READING PASSAGE section start
Later that evening, while trying to find the home of some alleged benefactor, the party, with Allen driving and Stilley giving directions, wound up on a dead end street. As Allen was turning around, Stilley stated he was sick and wanted to get out. The car was stopped and Stilley was allowed to get out; he shortly thereafter returned to the rear seat of the car and by putting some kind of a cord around Allen's neck forced him to the passenger side. The defendant got into the driver's seat and drove the car to a more secluded area adjacent to a creek.

Cardwell then got out of the car, went around to the passenger side and proceeded to tape Allen's hands and mouth. At this time, Cardwell said, "If you resist, we will stick you with an ice pick." Next Allen was taken about 75 feet from the car where he was placed on the ground, and his hands and feet were taped and tied with neckties. When the defendant and Stilley returned to the car, Allen made an effort to free his hands. This attempt was discovered and Allen was threatened with a beating. Allen was told that he was bound in such a fashion that it would take him eight hours to free himself.

Allen broke his bonds within an hour and notified police who arrested the defendant and Stilley as they were about to depart for Albuquerque, New Mexico on a charter air flight.


The statute under which the defendant was charged read:

"A person shall be guilty of kidnapping who willfully: "(2) without lawful authority seizes, confines, imprisons, keeps or detains another against his will, forcibly or otherwise, within the state or to be sent out of the state. . . ." C.R.S.1963, 40-2-44(2).
READING PASSAGE section end
### REQUIRED TASKS
A) Reproduce the kidnapping passage between "Cardwell then got" and "to free himself.", inclusive.
B) In the kidnapping passage, how long did it take Allen to break his bonds?
C) Go on writing the kidnapping passage from its last sentence.
The material placed after the kidnapping passage is separate from it.
DATA SUPPLIED section start
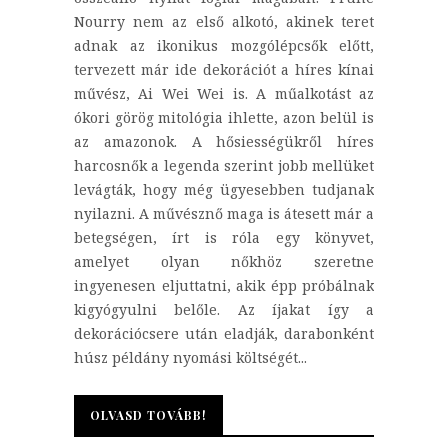
Nourry nem az első alkotó, akinek teret
adnak az ikonikus mozgólépcsők előtt,
tervezett már ide dekorációt a híres kínai
művész, Ai Wei Wei is. A műalkotást az
ókori görög mitológia ihlette, azon belül is
az amazonok. A hősiességükről híres
harcosnők a legenda szerint jobb mellüket
levágták, hogy még ügyesebben tudjanak
nyilazni. A művésznő maga is átesett már a
betegségen, írt is róla egy könyvet,
amelyet olyan nőkhöz szeretne
ingyenesen eljuttatni, akik épp próbálnak
kigyógyulni belőle. Az íjakat így a
dekorációcsere után eladják, darabonként
húsz példány nyomási költségét...
OLVASD TOVÁBB!
OLVASD TOVÁBB!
DATA SUPPLIED section end
### RESPONSES PER TASK
A)
Cardwell then got out of the car, went around to the passenger side and proceeded to tape Allen's hands and mouth. At this time, Cardwell said, "If you resist, we will stick you with an ice pick." Next Allen was taken about 75 feet from the car where he was placed on the ground, and his hands and feet were taped and tied with neckties. When the defendant and Stilley returned to the car, Allen made an effort to free his hands. This attempt was discovered and Allen was threatened with a beating. Allen was told that he was bound in such a fashion that it would take him eight hours to free himself.

B) Less than an hour.

C)
The defendant suggests that the kidnapping statute, by using words such as "seize," "confine," "imprison," "keep," and "detain" to define the offense, words which he contends have many different meanings, is so vague that men of common intelligence and understanding are required to guess as to its application. We disagree.

The defendant and the People agree that the proper standard to use in testing a criminal statute for vagueness is Connally v. General Construction Company, 269 U.S. 385, 46 S. Ct. 126, 70 L. Ed. 322 (1926), which enunciated the rule in these words:

"That the terms of a penal statute creating a new offense must be sufficiently explicit to inform those who are subject to it what conduct on their part will render them liable to its penalties is a well recognized requirement, consonant alike with ordinary notions of fair play and the settled rules of law; and a statute which either forbids or requires the doing of an act in terms so vague that men of common intelligence must necessarily guess as to its meaning and differ *320 as to its application violates the first essential of due process of law."

We follow the Connally test in this jurisdiction. Self v. People, 167 Colo. 292, 448 P.2d 619 (1968); People v. Heckard, 164 Colo. 19, 431 P.2d 1014 (1967); Memorial Trusts v. Berry, 144 Colo. 448, 356 P.2d 884 (1960); and Flank Oil Co. v. Tennessee Gas Transmission Co., 141 Colo. 554, 349 P.2d 1005 (1960).

The statute appears to us to be sufficiently definite to give notice of the proscribed conduct to one who would avoid its penalties, and to guide the judge in its application and defense counsel in defending one charged with its violation. Boyce Motor Lines v. United States, 342 U.S. 337, 72 S. Ct. 329, 96 L. Ed. 367 (1952).

The United States Supreme Court, in Boyce Motor Lines v. United States, supra, observed that,

". . . But few words possess the precision of mathematical symbols, most statutes must deal with untold and unforeseen variations in factual situations, and the practical necessities of discharging the business of government inevitably limit the specificity with which legislators can spell out prohibitions. Consequently, no more than a reasonable degree of certainty can be demanded. Nor is it unfair to require that one who deliberately goes perilously close to an area of proscribed conduct shall take the risk that he may cross the line."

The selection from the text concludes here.